Consider this an informal guide to reading the Solana snapshot format. This guide is written for Solana Labs versions v1.14 through v1.17.
You are probably reading this because you want to read the accounts in a snapshot without going through the pain of interfacing with the Solana Labs codebase.
We assume general familiarity with the Solana ledger. Let's start by clarifying some less obvious terminology.
- Solana Runtime: The deterministic state machine that executes transaction and manages all Solana accounts. When data enters the runtime/blockchain, it is often referred to as "confirmed". Every piece of runtime data can be validated by re-executing (replaying) the blockchain from genesis.
- Implicit state:
A lot of runtime data (ca. 300 MB) is not stored in any accounts and
only partially exposed via RPC. In this document, we will refer to
this kind of data as "implicit state". Some implicit state is
periodically copied to sysvars. In the Solana Labs client, the
implicit state is managed by a structure called
Bank
. - AppendVec:
A file format containing multiple accounts. The term
AppendVec
originates from the Solana Labs code. It should probably have been called "accounts vec". - AppendVec length: The current version of AppendVecs have a major design flaw: An AppendVec file cannot be read without external information for the simple reason that the true length of an AppendVec is unknown.

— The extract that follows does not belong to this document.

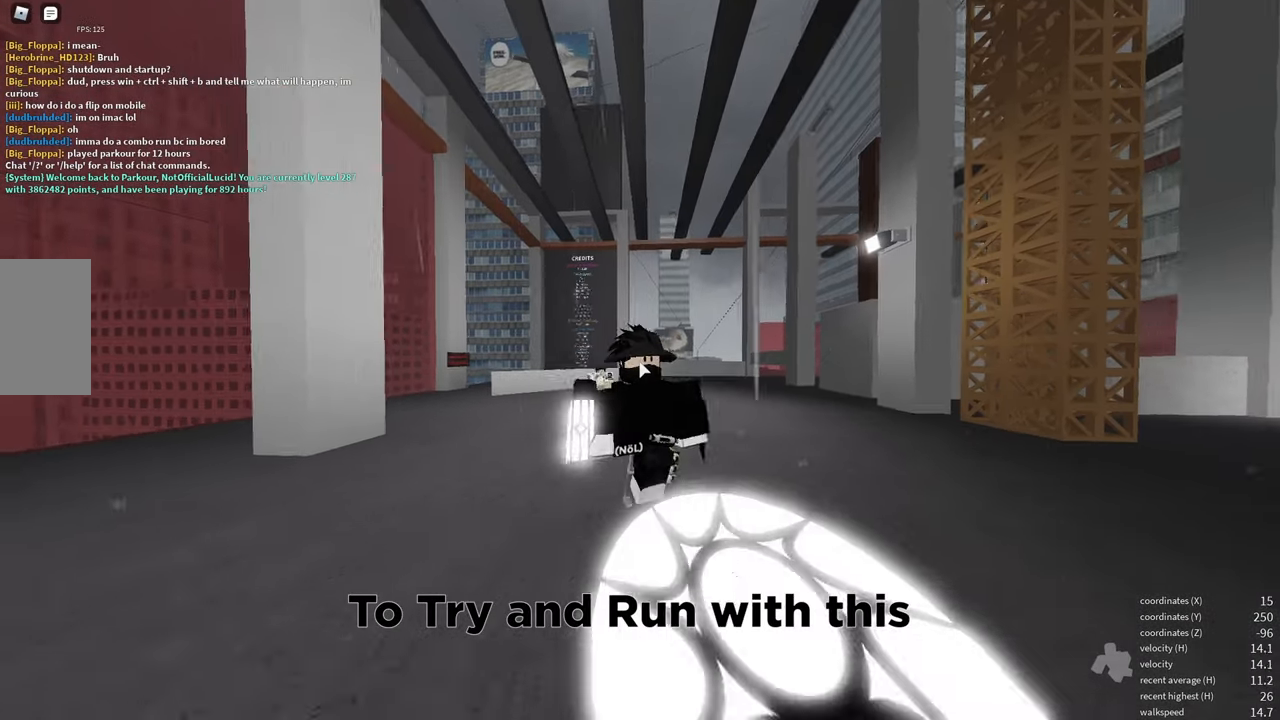
{"keys": [], "mouse": [], "events": [[83, "d", "up"], [267, "s", "up"]]}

- Manifest: The manifest is a large binary file containing structured data serialized via Bincode. It contains implicit state as well as all AppendVec lengths.
- Bincode: A binary serialization format.
Further terminology will be introduced along the way. We will revisit each component in detail.
First, we need to understand how to get to the data stored inside a full snapshot. (Incremental snapshots will be explained at the end of this document.)
A snapshot consists of the following conceptual layers:
+-----------------------------+
| Zstandard compressed stream |
+-----------------------------+
| TAR file stream |
+-----------------------------+
| Files |
+-----------------------------+
| Accounts & Implicit State |
+-----------------------------+
Starting from the bottom of the stack:
- First, the information is serialized into bytes
- The serialized data is packed into files
- Multiple files are packed together into a TAR stream (OLDGNU format).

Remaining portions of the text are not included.